Study objectives: We performed this study to evaluate the accuracy of pulse oximetry oxygen saturation (SpO2) against direct measurements of arterial oxygen saturation (SaO2) in the field.
Design: Prospective, cross-sectional, paired measurements of SpO2 against SaO2.
Setting: This evaluation was done in the prehospital setting.
Interventions: A pulse oximeter with digital probe was used to measure SpO2 in 30 patients. Arterial blood gases were drawn in the field while the pulse oximeter was in use, and oxygen saturation (HbO2) was measured by CO-oximetry.
Main results: There was no significant difference between SpO2 (94.6 +/- 5.4%) and HbO2 (94.9 +/- 5.1%) (P = .495, beta less than .2).
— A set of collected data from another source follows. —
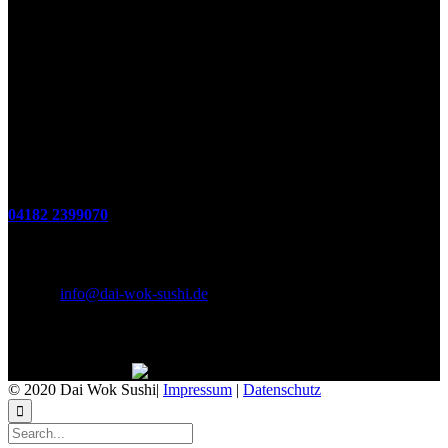
Öffnungszeiten
(zum Mitnehmen u. Im Haus)
Di. - Fr : 12:00 bis 15:00 Uhr 17:00 bis 21:00 Uhr
Sa. 17:00 bis 21:00 Uhr
So. 12:00 bis 21:00 Uhr
Montags Ruhetag
Telefon
04182 2399070
E-Mail & Social Media
E-Mail:
info@dai-wok-sushi.de
Like Us On Facebook
© 2020 Dai Wok Sushi|
Impressum
|
Datenschutz

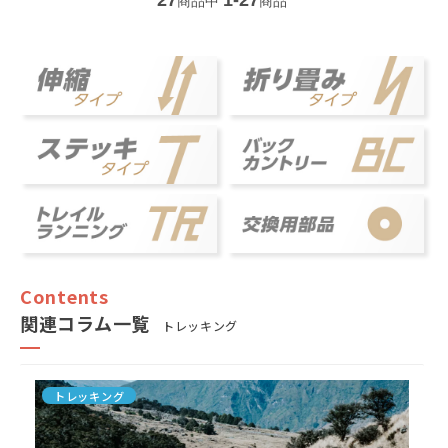
商品中
商品
関連コラム一覧
トレッキング
トレッキング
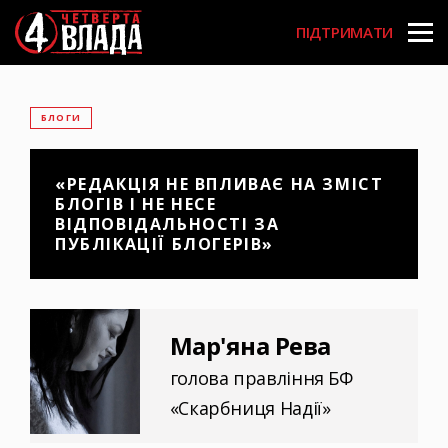
Перейти
User
до
ПІДТРИМАТИ
основного
account
вмісту
menu
БЛОГИ
«РЕДАКЦІЯ НЕ ВПЛИВАЄ НА ЗМІСТ
БЛОГІВ І НЕ НЕСЕ
ВІДПОВІДАЛЬНОСТІ ЗА
ПУБЛІКАЦІЇ БЛОГЕРІВ»
Мар'яна Рева
голова правління БФ
«Скарбниця Надії»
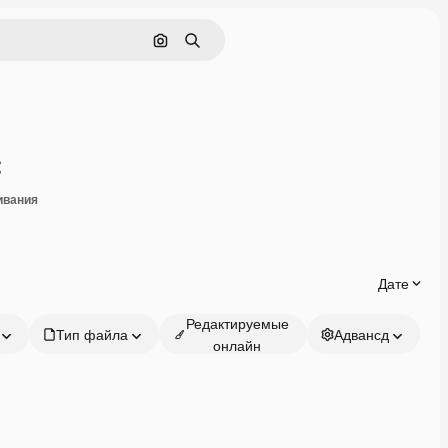
Поиск по изображению
Поиск
Поделиться
ивания
Дате
Редактируемые
Тип файла
Адвансд
онлайн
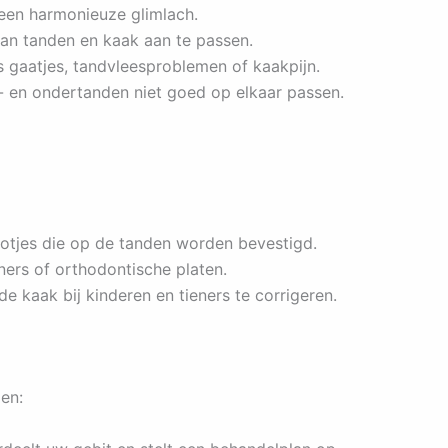
 een harmonieuze glimlach.
van tanden en kaak aan te passen.
gaatjes, tandvleesproblemen of kaakpijn.
- en ondertanden niet goed op elkaar passen.
otjes die op de tanden worden bevestigd.
ners of orthodontische platen.
 kaak bij kinderen en tieners te corrigeren.
en:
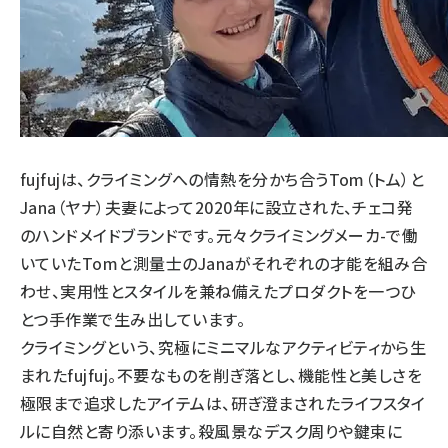
fujfujは、クライミングへの情熱を分かち合うTom（トム）と
Jana（ヤナ）夫妻によって2020年に設立された、チェコ発
のハンドメイドブランドです。元々クライミングメーカ-で働
いていたTomと測量士のJanaがそれぞれの才能を組み合
わせ、実用性とスタイルを兼ね備えたプロダクトを一つひ
とつ手作業で生み出しています。
クライミングという、究極にミニマルなアクティビティから生
まれたfujfuj。不要なものを削ぎ落とし、機能性と美しさを
極限まで追求したアイテムは、研ぎ澄まされたライフスタイ
ルに自然と寄り添います。殺風景なデスク周りや鍵束に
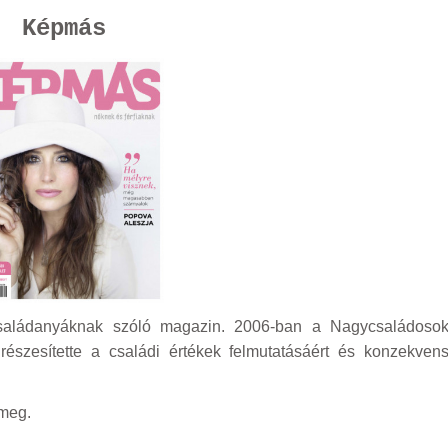
Képmás
saládanyáknak szóló magazin. 2006-ban a Nagycsaládoso
észesítette a családi értékek felmutatásáért és konzekven
 meg.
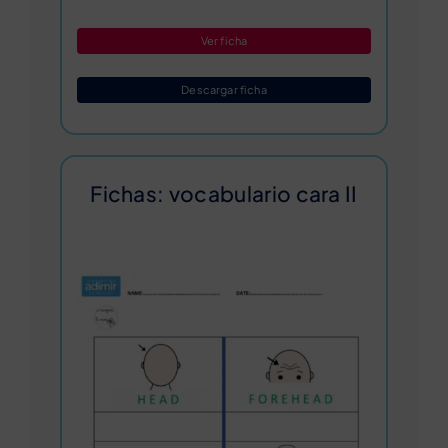
Ver ficha
Descargar ficha
Fichas: vocabulario cara II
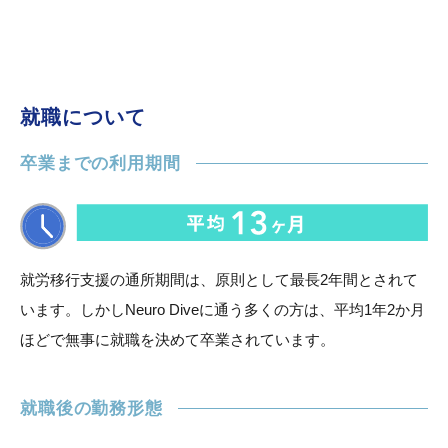
就職について
卒業までの利用期間
就労移行支援の通所期間は、原則として最長2年間とされて
います。しかしNeuro Diveに通う多くの方は、平均1年2か月
ほどで無事に就職を決めて卒業されています。
就職後の勤務形態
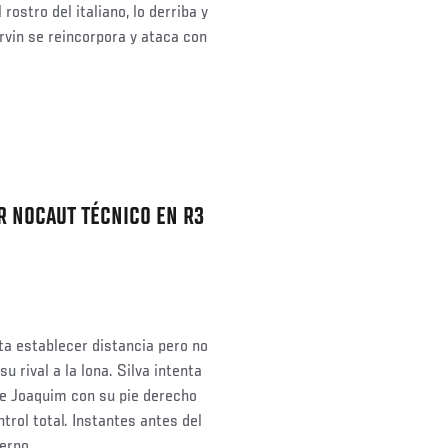
 rostro del italiano, lo derriba y
rvin se reincorpora y ataca con
R NOCAUT TÉCNICO EN R3
ta establecer distancia pero no
u rival a la lona. Silva intenta
de Joaquim con su pie derecho
trol total. Instantes antes del
erpo.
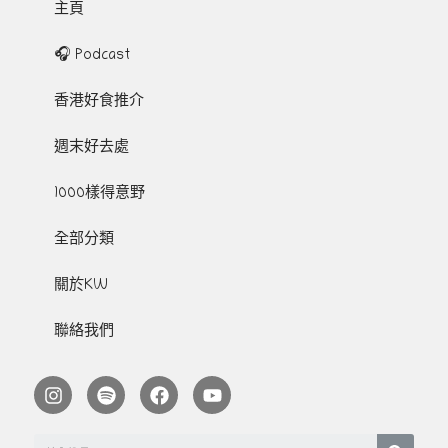
主頁
🎧 Podcast
香港好食推介
週末好去處
1000樣得意野
全部分類
關於KW
聯絡我們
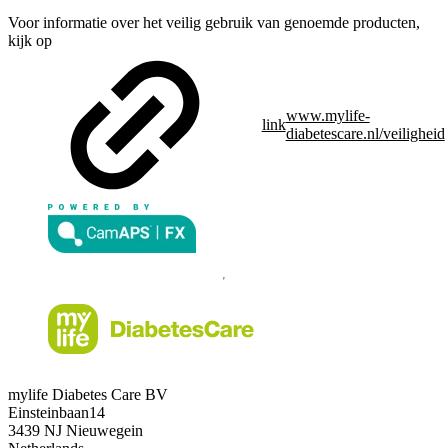
Voor informatie over het veilig gebruik van genoemde producten,
kijk op
www.mylife-
link
diabetescare.nl/veiligheid
mylife Diabetes Care BV
Einsteinbaan14
3439 NJ Nieuwegein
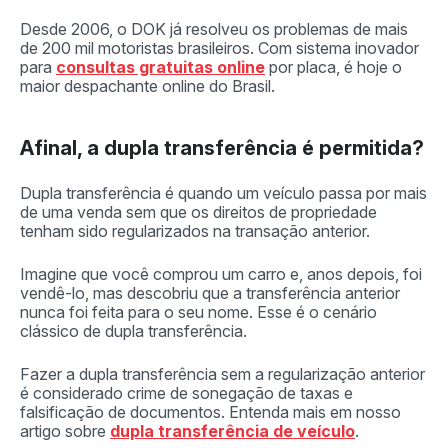
Desde 2006, o DOK já resolveu os problemas de mais
de 200 mil motoristas brasileiros. Com sistema inovador
para
consultas gratuitas online
por placa, é hoje o
maior despachante online do Brasil.
Afinal, a dupla transferência é permitida?
Dupla transferência é quando um veículo passa por mais
de uma venda sem que os direitos de propriedade
tenham sido regularizados na transação anterior.
Imagine que você comprou um carro e, anos depois, foi
vendê-lo, mas descobriu que a transferência anterior
nunca foi feita para o seu nome. Esse é o cenário
clássico de dupla transferência.
Fazer a dupla transferência sem a regularização anterior
é considerado crime de sonegação de taxas e
falsificação de documentos. Entenda mais em nosso
artigo sobre
dupla transferência de veículo
.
There was a strong correlation between SpO2 and HbO2 (r = .898). The bias between SpO2 and HbO2 was -0.3, with a precision of 2.4. When SpO2 was 88% or more, HbO2 was 90% or more in every case. Mean carboxyhemoglobin was 1.3 +/- 0.9%, and mean methemoglobin was 0.9 +/- 0.3%. There was no significant difference between the pulse oximeter heart rate and the ECG heart rate (P = .223, beta less than .2).
Conclusion: We conclude that pulse oximetry is sufficiently accurate to be useful in the field when SpO2 is more than 88%. It is potentially useful in patients with clinical signs of acute hypoxemia and in patients receiving interventions that may produce acute hypoxemia. Further work is needed to evaluate the accuracy of pulse oximetry in the settings of elevated carboxyhemoglobin, methemoglobin, and very low saturations.